Mandel therefore endorsed the idea that it was justifiable to block new
technologies or products if insufficient proof existed that they did not
cause real harm to human life. Nevertheless Mandel rejected eco-alarmism,
arguing that doomsayer theories were based on extrapolations from past
trends, i.e. they projected eco-disaster "if present trends continue". But
whether present trends would continue, depended in good part on conscious
human agency and human action, which could divert eco-disaster, and change
social relations. An additional problem was that the causal concatenation of
environmental effects was often very difficult to define and quantify,
because of the great complexity of the interaction of many different
factors. This made it easy for problems which were social in origin to be
'naturalised', with the aid of some or other neo-Malthusian ideology. Mandel
was also inspired by Harry Rothman's pioneering book "Murderous Providence:
A study of Pollution in Industrial Societies".
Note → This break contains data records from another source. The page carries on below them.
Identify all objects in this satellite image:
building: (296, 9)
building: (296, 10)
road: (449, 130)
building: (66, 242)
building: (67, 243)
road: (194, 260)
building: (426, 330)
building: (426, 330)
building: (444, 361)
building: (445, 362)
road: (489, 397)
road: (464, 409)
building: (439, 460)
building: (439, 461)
The political difficulty of an anti-capitalist eco-politics however is that
in Soviet-type societies environmental despoilation was at least as bad, if
not worse, than in capitalist societies, as was thoroughly documented by
many authors. To a large extent, environmental problems were simply a
consequence of industrialism as such, and of population growth, although it
could be argued that Soviet-type societies often uncritically adopted
capitalist technologies, and that the lack of attention paid to ecological
issues in Marxism-Leninist ideology directly resulted from the
interpretation that environmental concerns were "petty-bourgeois" anxieties
(as well as from the adoption of a concept of "mastering nature" which
regarded the natural world only as a use-value for human beings and as a
means to develop the productive forces - a special reifying effect of
commodity fetishism).

In his book Population and Development, Frank Furedi argues that Western
anxieties about population growth say more about the cultural pessimism of
the Western elites, than showing a real concern with socio-economic
development of poor countries. He suggests that blaming poverty on
"excessive population growth" leads to a pragmatic, manipulative approach to
development issues which in reality marginalises the goals of development,
by imposing arbitrary limits on what people can achieve in advance.

This trend then feeds into the neoliberal argument that the poor are poor
because they are poor, by adding that the poor are poor because there are
too many of them. The focus then shifts from property relations and economic
exchange, to problems of cultural identity, gender issues, the longer term
sustainability of development and so forth; demography becomes an apology
for the inevitability of poverty, because further material development is
held to be unsustainable or even impossible. In reality, all the developed
capitalist countries suffer from excess productive capacity and there exists
a large surplus of capital which is not productively utilised, principally
because of low relative profitability and stagnating real wages.